Dixon National Tallgrass Prairie Seed Bank, USEdit
Although not actively engaging in assisted migration, the Dixon National Tallgrass Prairie Seed Bank seeks to collect seeds from populations of species expected to decline or disappear due to climate change. They prioritize collections from populations at greatest risk of disappearance and for which suitable habitat is projected to occur elsewhere in the general region, keeping open the possibility of using collected seeds for assisted migration projects in the future.
Great Barrier ReefEdit
The Great Barrier Reef's health has been in jeopardy in recent years due to rising sea temperatures caused by climate change. The Australian Institute of Marine Science has been at the forefront of attempting to save the reefs using various forms of assisted evolution and assisted migration. Assisted evolution is believed to be a temporary solution to save many threatened species from global warming and other climate change related environmental changes.

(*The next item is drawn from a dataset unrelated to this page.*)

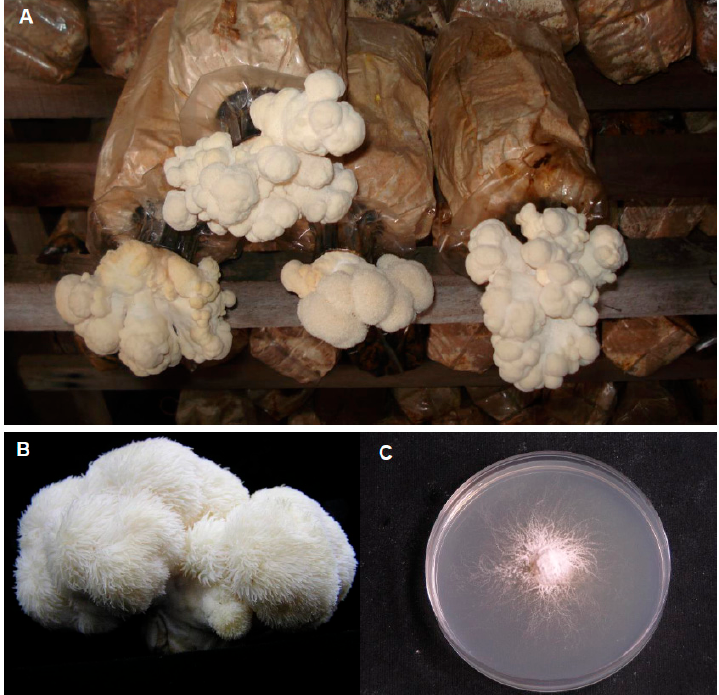
Figure 1. Fruiting bodies cultivated at the tropical climate in Malaysia ( A , B ) and mycelia ( C ) of Hericium erinaceus grown on potato dextrose agar.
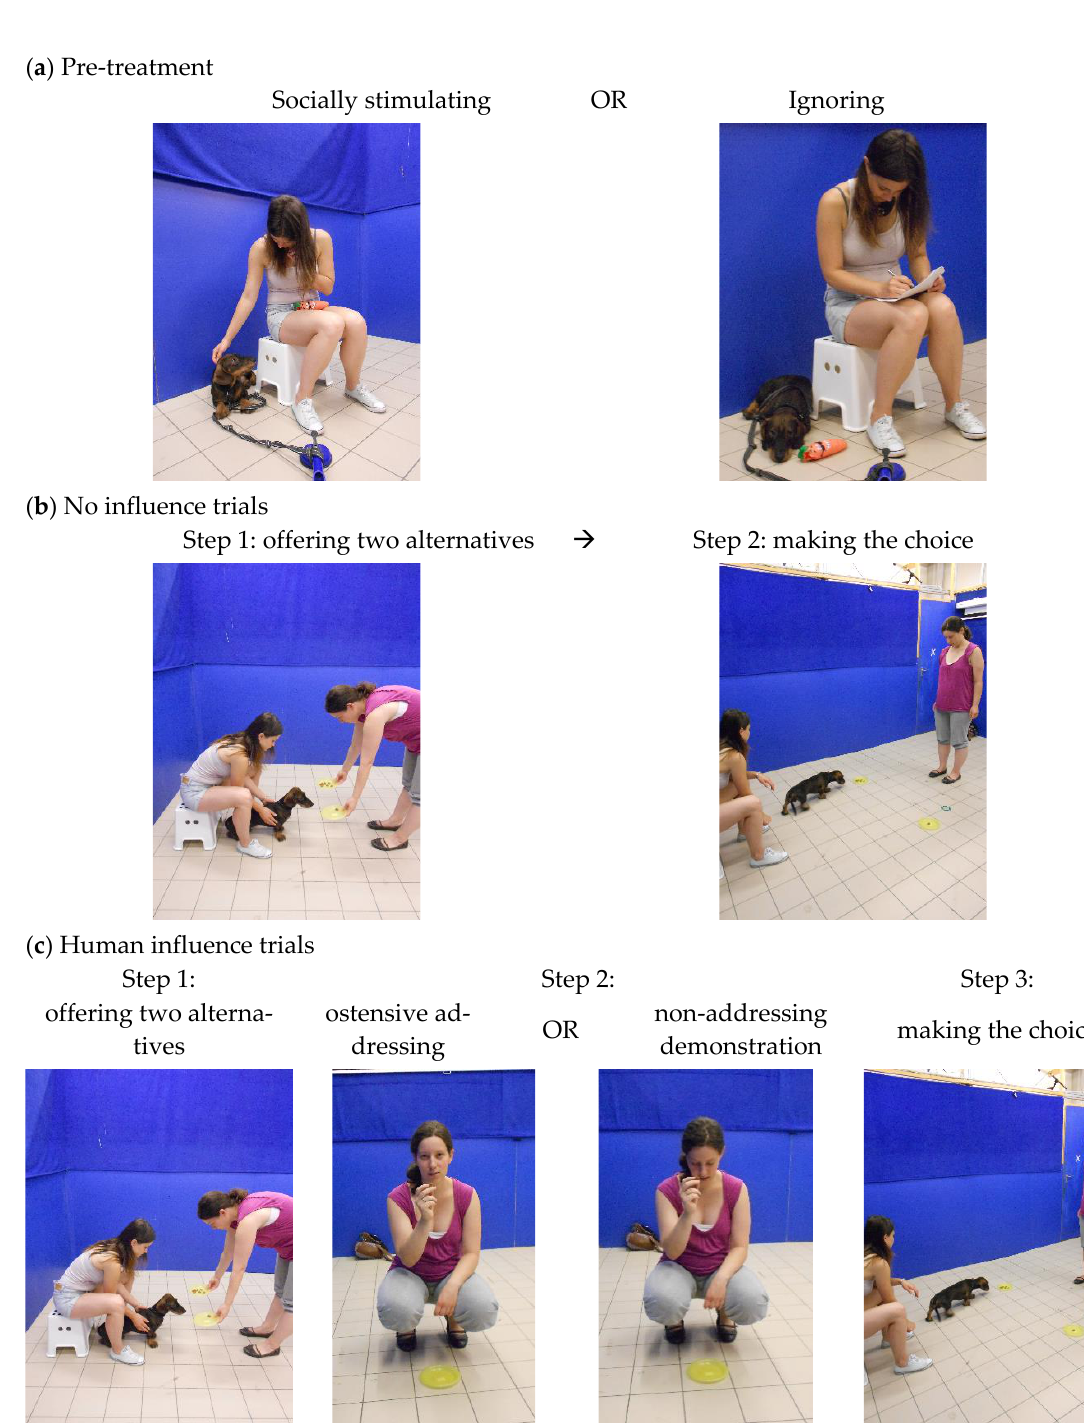
Figure 1. Photo illustration of the main phases of the experimental procedure. ( a ) Different types of pre-treatments. ( b ) Different steps of the ’No influence’ trials in the quantity discrimination task (trials 1 – 6). ( c ) Different steps of the ‘Human influence’ trials in the quantity discrimination task (trials 7 – 12).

The stitchbird, also known as the Hihi, is a bird endemic to New Zealand. Changes in climate have shown to have a profound effect on the hihi's ability to thrive and reproduce. As a result, human caused climate change is an existential threat to the species. The hihi's current native habitat is becoming unstable due to rising temperatures, and suitable temperatures are shifting further south. Assisted migration is being considered as a means of ensuring the hihi can remain in its current natural habitat. Critics, however, argue the risks that are presented to the new host environments are not worth the potential benefits assisted migration may present.
Florida torreya, USEdit
The Florida torreya (Torreya taxifolia) is an critically endangered tree of the yew family, Taxaceae, found in the Southeastern United States, at the state border region of northern Florida and southwestern Georgia. A self-organized group of conservationists called the Torreya Guardians was created in 2004 to facilitate the assisted migration of the endangered tree by rewilding it in more northern parts of the United States.